Dataset items:
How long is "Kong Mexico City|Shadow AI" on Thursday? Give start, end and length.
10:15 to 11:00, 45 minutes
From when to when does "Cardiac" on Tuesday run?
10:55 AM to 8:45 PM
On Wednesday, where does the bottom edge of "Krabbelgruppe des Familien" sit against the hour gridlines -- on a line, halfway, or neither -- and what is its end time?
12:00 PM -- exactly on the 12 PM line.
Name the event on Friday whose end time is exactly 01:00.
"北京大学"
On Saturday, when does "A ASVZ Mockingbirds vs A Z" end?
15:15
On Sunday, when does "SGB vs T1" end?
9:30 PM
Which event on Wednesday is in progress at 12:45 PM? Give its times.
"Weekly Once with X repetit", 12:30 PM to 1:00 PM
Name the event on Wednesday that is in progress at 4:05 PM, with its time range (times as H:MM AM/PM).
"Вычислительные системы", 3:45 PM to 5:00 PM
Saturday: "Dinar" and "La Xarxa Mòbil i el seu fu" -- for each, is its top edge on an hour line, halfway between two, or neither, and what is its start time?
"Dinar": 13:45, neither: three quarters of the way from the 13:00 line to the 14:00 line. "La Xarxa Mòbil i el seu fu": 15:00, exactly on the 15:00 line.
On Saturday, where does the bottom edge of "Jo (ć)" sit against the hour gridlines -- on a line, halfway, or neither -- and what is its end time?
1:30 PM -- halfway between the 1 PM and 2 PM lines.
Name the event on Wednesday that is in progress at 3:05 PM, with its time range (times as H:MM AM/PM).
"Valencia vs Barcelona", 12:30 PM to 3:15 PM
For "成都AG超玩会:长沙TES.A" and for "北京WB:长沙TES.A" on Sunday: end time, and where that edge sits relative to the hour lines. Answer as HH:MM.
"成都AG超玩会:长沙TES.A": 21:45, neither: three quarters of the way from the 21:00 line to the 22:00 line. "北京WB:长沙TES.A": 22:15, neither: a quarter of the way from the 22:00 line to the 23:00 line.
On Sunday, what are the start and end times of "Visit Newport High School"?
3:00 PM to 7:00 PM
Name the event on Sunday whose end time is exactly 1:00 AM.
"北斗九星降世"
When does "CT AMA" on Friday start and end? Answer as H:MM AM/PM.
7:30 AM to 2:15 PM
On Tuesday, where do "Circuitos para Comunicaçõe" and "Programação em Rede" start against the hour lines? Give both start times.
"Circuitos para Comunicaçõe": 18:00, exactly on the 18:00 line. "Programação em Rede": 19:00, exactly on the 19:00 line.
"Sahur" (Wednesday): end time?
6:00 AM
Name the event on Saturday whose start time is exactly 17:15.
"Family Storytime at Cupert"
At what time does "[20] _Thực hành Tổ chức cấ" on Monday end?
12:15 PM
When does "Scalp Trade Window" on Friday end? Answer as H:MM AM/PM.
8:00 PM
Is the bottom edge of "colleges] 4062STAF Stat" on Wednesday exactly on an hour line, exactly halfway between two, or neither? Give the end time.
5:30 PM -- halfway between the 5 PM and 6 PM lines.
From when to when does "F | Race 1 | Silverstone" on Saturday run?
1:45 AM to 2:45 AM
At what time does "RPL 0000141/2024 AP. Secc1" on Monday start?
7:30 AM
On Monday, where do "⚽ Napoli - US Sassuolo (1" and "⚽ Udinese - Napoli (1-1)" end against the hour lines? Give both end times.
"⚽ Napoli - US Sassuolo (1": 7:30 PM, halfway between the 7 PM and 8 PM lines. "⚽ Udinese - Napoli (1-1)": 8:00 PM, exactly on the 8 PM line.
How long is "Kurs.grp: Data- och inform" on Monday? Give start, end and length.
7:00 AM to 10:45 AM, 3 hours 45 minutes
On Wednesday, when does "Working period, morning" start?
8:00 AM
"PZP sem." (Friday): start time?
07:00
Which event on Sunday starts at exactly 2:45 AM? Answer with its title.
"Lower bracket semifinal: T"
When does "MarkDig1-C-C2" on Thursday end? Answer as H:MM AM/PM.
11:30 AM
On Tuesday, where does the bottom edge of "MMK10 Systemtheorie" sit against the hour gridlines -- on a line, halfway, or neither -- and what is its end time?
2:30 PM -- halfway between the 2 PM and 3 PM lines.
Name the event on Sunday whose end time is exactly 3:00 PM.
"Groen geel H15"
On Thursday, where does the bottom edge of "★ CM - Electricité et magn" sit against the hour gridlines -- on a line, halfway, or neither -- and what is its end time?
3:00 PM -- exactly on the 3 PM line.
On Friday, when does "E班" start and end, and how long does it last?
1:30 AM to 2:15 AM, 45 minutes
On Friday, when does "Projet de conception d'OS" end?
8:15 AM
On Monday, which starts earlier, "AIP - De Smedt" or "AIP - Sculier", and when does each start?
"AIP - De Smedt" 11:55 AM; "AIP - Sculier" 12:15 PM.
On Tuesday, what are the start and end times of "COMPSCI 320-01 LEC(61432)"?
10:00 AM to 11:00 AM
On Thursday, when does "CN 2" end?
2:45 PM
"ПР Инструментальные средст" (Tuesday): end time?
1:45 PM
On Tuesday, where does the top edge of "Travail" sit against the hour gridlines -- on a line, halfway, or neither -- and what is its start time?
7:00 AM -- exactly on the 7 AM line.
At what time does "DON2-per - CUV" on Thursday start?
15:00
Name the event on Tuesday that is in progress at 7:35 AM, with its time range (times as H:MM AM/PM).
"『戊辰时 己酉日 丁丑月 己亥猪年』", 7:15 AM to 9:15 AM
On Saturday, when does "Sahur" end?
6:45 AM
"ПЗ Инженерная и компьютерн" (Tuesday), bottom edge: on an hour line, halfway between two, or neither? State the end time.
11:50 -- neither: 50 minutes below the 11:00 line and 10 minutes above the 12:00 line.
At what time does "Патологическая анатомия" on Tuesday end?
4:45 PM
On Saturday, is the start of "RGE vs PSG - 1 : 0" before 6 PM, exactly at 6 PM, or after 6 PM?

THE REQUEST:
Rewrite everything from the line containing "On Tuesday, where does the bottom" down to the line containing "10:00 AM to 11:00 AM", replacing "bottom edge" with "lower edge" and changing nothing else in those lines.

TASK RESPONSE:
On Tuesday, where does the lower edge of "MMK10 Systemtheorie" sit against the hour gridlines -- on a line, halfway, or neither -- and what is its end time?
2:30 PM -- halfway between the 2 PM and 3 PM lines.
Name the event on Sunday whose end time is exactly 3:00 PM.
"Groen geel H15"
On Thursday, where does the lower edge of "★ CM - Electricité et magn" sit against the hour gridlines -- on a line, halfway, or neither -- and what is its end time?
3:00 PM -- exactly on the 3 PM line.
On Friday, when does "E班" start and end, and how long does it last?
1:30 AM to 2:15 AM, 45 minutes
On Friday, when does "Projet de conception d'OS" end?
8:15 AM
On Monday, which starts earlier, "AIP - De Smedt" or "AIP - Sculier", and when does each start?
"AIP - De Smedt" 11:55 AM; "AIP - Sculier" 12:15 PM.
On Tuesday, what are the start and end times of "COMPSCI 320-01 LEC(61432)"?
10:00 AM to 11:00 AM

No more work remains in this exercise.